We've managed to get permission for a number of logos, as you can see throughout the deck. None from China, though. But I can tell you that all of the China tech giants are our customers. I can also tell you that the major mobile companies are our customers as are the major autonomous vehicle companies. So you can probably find a bunch of them pretty quickly just with some searching.

In terms of gross margins and EBITDA margins, we haven't disclosed those, but I can say that we're still investing into China, and I can also say that the gross margins are improving. That said, the focus in China is very firmly on growth, and you can see that, that's paying dividends for us.

Garry Sherriff: And so when you talk about some of those large Chinese tech giants, is there any reason why then you'd classify China as being non-Global in terms of when we segment them as customers? I just noticed that in terms of that non-Global customer base, you've flagged China as being non-Global, but I would have thought some of those Chinese tech giants would be.

Mark Brayan: Yes. I guess it's in the name.
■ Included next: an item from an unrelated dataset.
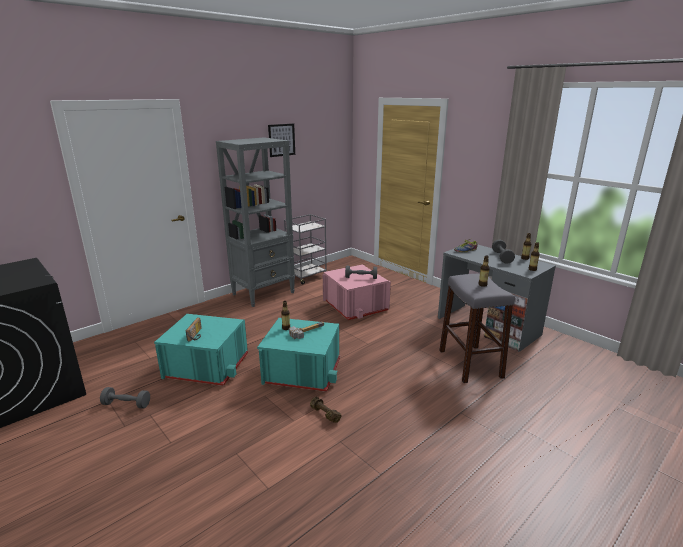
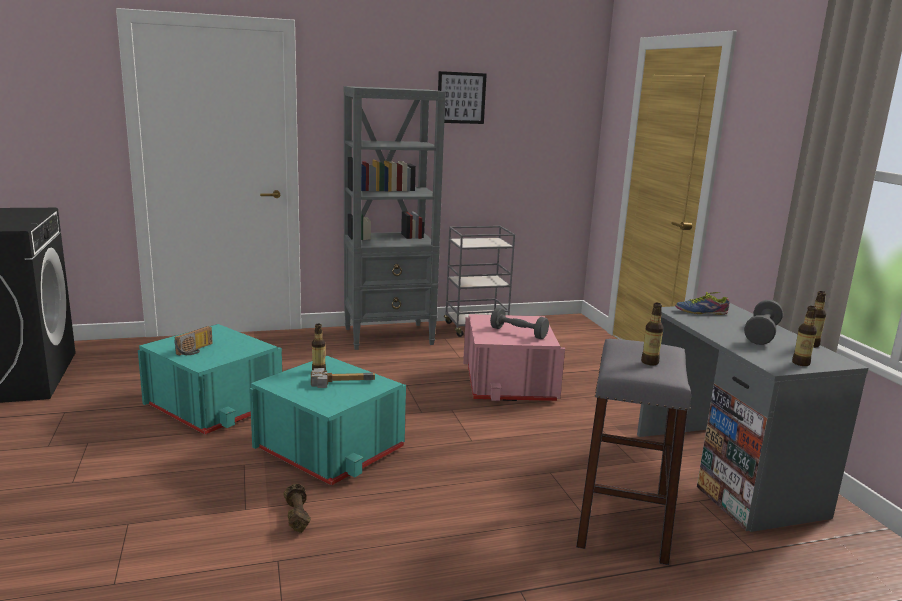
camera: 25 degrees right, 5 degrees down
grey dumbbell [100,387,150,409] -> none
I mean we -- our Global customer base is the 5 big U.S. giants because that's where we derive the bulk of our revenue, and everything outside of that is non-Global. Some of our customers outside of that are sizable, but just by our definition, the Global is those 5 U.S. tech giants. I assume that's it, Garry?

Garry Sherriff: Yes.

Sorry. Yes. Fine for me. I thought the moderator had cut me off, but yes, that's great.

Operator: Ladies and gentlemen, that was the last question for today.

I'll now hand back to Mr. Brayan for closing remarks.

Mark Brayan: Yes. Thank you very much, and thank you, everybody, for joining the call today. As I said earlier, we are pleased with our results this year and firmly focused on those 5-year goals to reiterate or to at least double our '21 revenue by 2026 to have 1/3 of our revenue from our non-Global customers.

And as per the response to Garry there, the Globals are the big 5 U.S. tech giants, and we have 1/3 of our revenue from outside of that. And finally, to continue to be a profitable company with an EBITDA margin target of 20%. So thank you once again. And I'm looking forward to me and you in one-on-one meetings that we may have.

Thanks very much.

Operator: Thank you. That does conclude our conference for today. Thank you for participating. You may now disconnect.